US Persons As Nominees – Can They be Replaced?
The situation is worsened from a US tax perspective if the nominee is a US person holding foreign assets for a foreign (non-US) nominator. With FATCA now in full swing, questions will arise once the IRS starts receiving information from a foreign financial institution about a US account holder who, for example, has not reported income from the foreign account or reported ownership of the foreign asset on the various US tax forms mandated for this purpose (e.g., reporting duties on Form 5471, Form 8938 or FBAR etc.). Certainly the IRS will not know the US person is a mere nominee; in fact, the financial institution will similarly be in the dark.
When a US person acting as a mere nominee holds stock in a foreign corporation for a non-US person, or holds a bank account as a nominee for such a person, do the US reporting duties simply disappear because of the nominee status? How should this matter be handled for the foreign family and the US nominee? For example, the so-called FBAR must be filed if the $10,000 aggregate accounts threshold is met. This remains so, for example, even if a US person holds interests in a foreign financial account(s) only as a nominee for a non-US person. Foreign families with whom I work loathe the idea that the US government will have detailed information about their financial affairs when the family and activities have nothing to do with the United States, “but for” the existence of the pesky US nominee. My response to such comments is very simple: “Get rid of that US nominee”.
When FATCA was enacted I saw these problems on the horizon.

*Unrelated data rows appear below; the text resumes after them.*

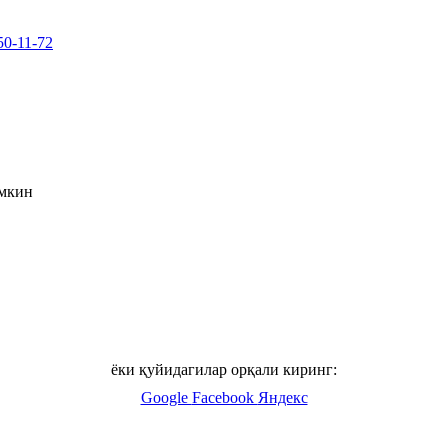
50-11-72
умкин
ёки қуйидагилар орқали киринг:
Google
Facebook
Яндекс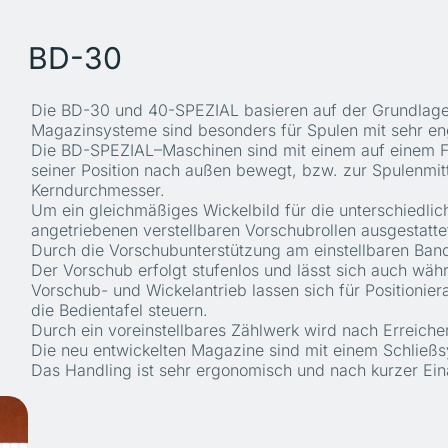
BD-30
Die BD-30 und 40-SPEZIAL basieren auf der Grundlage
Magazinsysteme sind besonders für Spulen mit sehr e
Die BD-SPEZIAL–Maschinen sind mit einem auf einem Fü
seiner Position nach außen bewegt, bzw. zur Spulenmitt
Kerndurchmesser.
Um ein gleichmäßiges Wickelbild für die unterschiedli
angetriebenen verstellbaren Vorschubrollen ausgestatte
Durch die Vorschubunterstützung am einstellbaren Band
Der Vorschub erfolgt stufenlos und lässt sich auch wäh
Vorschub- und Wickelantrieb lassen sich für Position
die Bedientafel steuern.
Durch ein voreinstellbares Zählwerk wird nach Erreich
Die neu entwickelten Magazine sind mit einem Schließs
Das Handling ist sehr ergonomisch und nach kurzer Eina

Sadly, many practitioners are still blissfully unaware of the huge pitfalls that lie ahead. Foreign families with US persons must be aware of the problem and take heed with proper solutions. Such solutions include terminating nominee relationships with US persons and replacing them with non-US persons, documenting the nominee relationship and making clear when it began even if the document itself is only being very recently prepared. In addition advice should be taken from a US tax professional about how the reporting issues might be addressed, including past reporting deficiencies.